TASK PROMPT | Each entry that follows should be given again word for word; please leave out its pictures.

SUPPLIED MATERIAL |
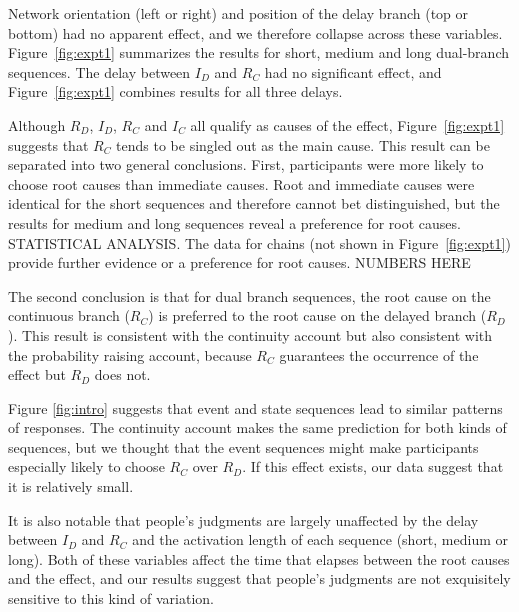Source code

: \documentclass[10pt,letterpaper]{article}
\newcommand{\ev}[2]{$#1_#2$}
\begin{document}
Network orientation (left or right) and position of the delay branch (top or bottom) had no apparent effect, and we therefore collapse across these variables. Figure~\ref{fig:expt1} summarizes the results for short, medium and long dual-branch sequences. The delay between \ev{I}{D} and \ev{R}{C} had no significant effect, and Figure~\ref{fig:expt1} combines results for all three delays.  

Although \ev{R}{D}, \ev{I}{D}, \ev{R}{C} and \ev{I}{C} all qualify as causes of the effect, Figure~\ref{fig:expt1} suggests that \ev{R}{C} tends to be singled out as the main cause. This result can be separated into two general conclusions.  First,  participants were more likely to choose root causes than immediate causes. Root and immediate causes were identical for the short sequences and therefore cannot bet distinguished, but the results for medium and long sequences reveal a preference for root causes. STATISTICAL ANALYSIS. The data for chains (not shown in Figure~\ref{fig:expt1}) provide further evidence or a preference for root causes. NUMBERS HERE

The second conclusion is that for dual branch sequences, the root cause on the continuous branch (\ev{R}{C}) is preferred to the root cause on the delayed branch (\ev{R}{D}). This result is consistent with the continuity account but also consistent with the probability raising account, because \ev{R}{C} guarantees the occurrence of the effect but \ev{R}{D} does not. 

Figure \ref{fig:intro} suggests that event and state sequences lead to similar patterns of responses. The continuity account makes the same prediction for both kinds of sequences, but we thought that the event sequences might make participants especially likely to choose \ev{R}{C} over \ev{R}{D}. If this effect exists, our data suggest that it is relatively small.

It is also notable that people's judgments are largely unaffected by the delay between \ev{I}{D} and \ev{R}{C} and the activation length of each sequence (short, medium or long). Both of these variables affect the time that elapses between the root causes and the effect, and our results suggest that people's judgments are not exquisitely sensitive to this kind of variation.
\end{document}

OUTPUT OF THE EXERCISE |
Source code

: \documentclass[10pt,letterpaper]{article}
\newcommand{\ev}[2]{$#1_#2$}
\begin{document}
Network orientation (left or right) and position of the delay branch (top or bottom) had no apparent effect, and we therefore collapse across these variables. Figure~\ref{fig:expt1} summarizes the results for short, medium and long dual-branch sequences. The delay between \ev{I}{D} and \ev{R}{C} had no significant effect, and Figure~\ref{fig:expt1} combines results for all three delays.  

Although \ev{R}{D}, \ev{I}{D}, \ev{R}{C} and \ev{I}{C} all qualify as causes of the effect, Figure~\ref{fig:expt1} suggests that \ev{R}{C} tends to be singled out as the main cause. This result can be separated into two general conclusions.  First,  participants were more likely to choose root causes than immediate causes. Root and immediate causes were identical for the short sequences and therefore cannot bet distinguished, but the results for medium and long sequences reveal a preference for root causes. STATISTICAL ANALYSIS. The data for chains (not shown in Figure~\ref{fig:expt1}) provide further evidence or a preference for root causes. NUMBERS HERE

The second conclusion is that for dual branch sequences, the root cause on the continuous branch (\ev{R}{C}) is preferred to the root cause on the delayed branch (\ev{R}{D}). This result is consistent with the continuity account but also consistent with the probability raising account, because \ev{R}{C} guarantees the occurrence of the effect but \ev{R}{D} does not. 

Figure \ref{fig:intro} suggests that event and state sequences lead to similar patterns of responses. The continuity account makes the same prediction for both kinds of sequences, but we thought that the event sequences might make participants especially likely to choose \ev{R}{C} over \ev{R}{D}. If this effect exists, our data suggest that it is relatively small.

It is also notable that people's judgments are largely unaffected by the delay between \ev{I}{D} and \ev{R}{C} and the activation length of each sequence (short, medium or long). Both of these variables affect the time that elapses between the root causes and the effect, and our results suggest that people's judgments are not exquisitely sensitive to this kind of variation.
\end{document}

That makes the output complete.